I'm probably going to have LOTS more questions once I get it in my possession.


13,645 Posts
I know nothing about Tempests, but once you find out what kind of plastic it is, there will be a matching kind of cleaner and polish to use on it. Might be as simple as Armorall. Red paints of all kinds fade borribly in direct sunlight, there may be nothing to do besides make it cleaner and shinier. Resist the temptation to paint it, at least for now, because painting any kind of plastic tends to be a temporary solution at best.
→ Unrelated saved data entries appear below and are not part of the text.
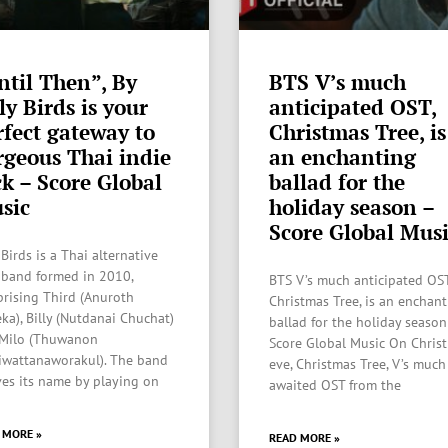
ntil Then”, By
BTS V’s much
ly Birds is your
anticipated OST,
rfect gateway to
Christmas Tree, is
rgeous Thai indie
an enchanting
ck – Score Global
ballad for the
sic
holiday season –
Score Global Mus
 Birds is a Thai alternative
 band formed in 2010,
BTS V’s much anticipated OST
rising Third (Anuroth
Christmas Tree, is an enchan
eka), Billy (Nutdanai Chuchat)
ballad for the holiday season
Milo (Thuwanon
Score Global Music On Chris
iwattanaworakul). The band
eve, Christmas Tree, V’s much
ves its name by playing on
awaited OST from the
 MORE »
READ MORE »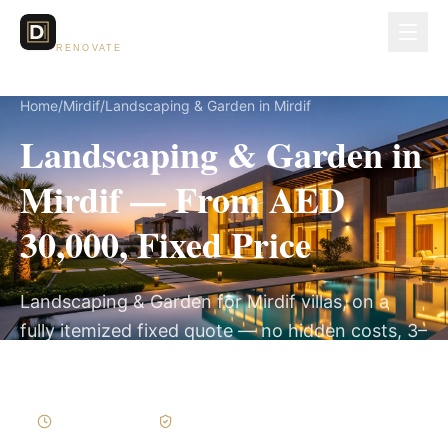
Dubai Lux
RENOVATE
Home
/
Mirdif
/
Landscaping & Garden in Mirdif
Landscaping & Garden in
Mirdif — From AED
30,000, Fixed Price
Landscaping & Garden for Mirdif villas, on a
fully itemized fixed quote — no hidden costs, 3–
6 Weeks, 3-Year Warranty.
3–6 Weeks
Written Variations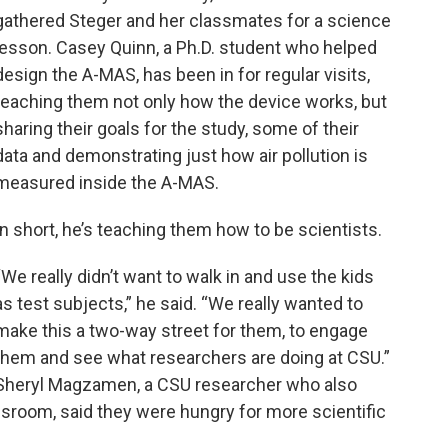
gathered Steger and her classmates for a science
lesson. Casey Quinn, a Ph.D. student who helped
design the A-MAS, has been in for regular visits,
teaching them not only how the device works, but
sharing their goals for the study, some of their
data and demonstrating just how air pollution is
measured inside the A-MAS.
In short, he’s teaching them how to be scientists.
“We really didn’t want to walk in and use the kids
as test subjects,” he said. “We really wanted to
make this a two-way street for them, to engage
them and see what researchers are doing at CSU.”
Sheryl Magzamen, a CSU researcher who also
assroom, said they were hungry for more scientific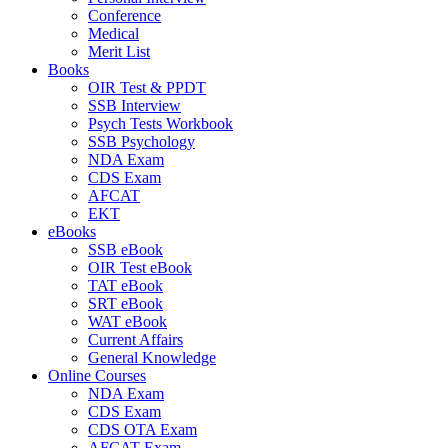
Conference
Medical
Merit List
Books
OIR Test & PPDT
SSB Interview
Psych Tests Workbook
SSB Psychology
NDA Exam
CDS Exam
AFCAT
EKT
eBooks
SSB eBook
OIR Test eBook
TAT eBook
SRT eBook
WAT eBook
Current Affairs
General Knowledge
Online Courses
NDA Exam
CDS Exam
CDS OTA Exam
AFCAT Exam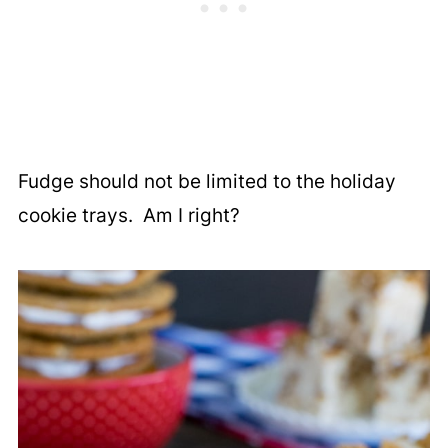
Fudge should not be limited to the holiday
cookie trays. Am I right?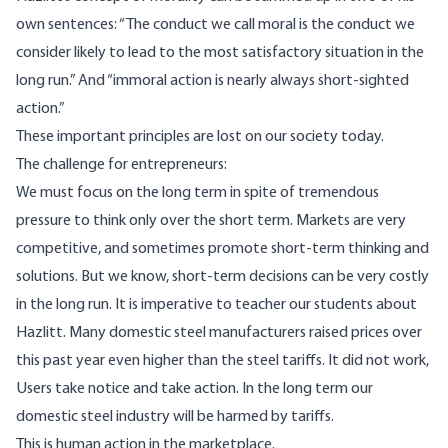
own sentences: “The conduct we call moral is the conduct we
consider likely to lead to the most satisfactory situation in the
long run.” And “immoral action is nearly always short-sighted
action.”
These important principles are lost on our society today.
The challenge for entrepreneurs:
We must focus on the long term in spite of tremendous
pressure to think only over the short term. Markets are very
competitive, and sometimes promote short-term thinking and
solutions. But we know, short-term decisions can be very costly
in the long run. It is imperative to teacher our students about
Hazlitt. Many domestic steel manufacturers raised prices over
this past year even higher than the steel tariffs. It did not work,
Users take notice and take action. In the long term our
domestic steel industry will be harmed by tariffs.
This is human action in the marketplace.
3M makes a great line of plastics compounds, any auto body supply carries them and 3M has toll-free support for all questions. Much cheaper than buying them at a chandlery.<G>

On the bearings, the only way to find out is to pull the wheel, remove the grease cap, and inspect the bearing races by eye. If there is any sign of rust or debris or's a judgement call whether to bother cleaning and repacking them, or just replacing them. If the wheel spins freely (no grating noises) as it is, they're probably good enough to drive slowly to any nearby shop and let them take a look at the bearings. Normally each wheel has two bearings (inner and outer) and you'd replace both if you replace either.

If they were kept dry (not backed down the ramp into water) the bearings might be perfectly good. Submerging the bearings, at all, is the best way to ruin them, unless you dry them out and regrease them very shortly afterwards. (There's a gizmo called a "bearing buddy" that's supposed to help with that problem.)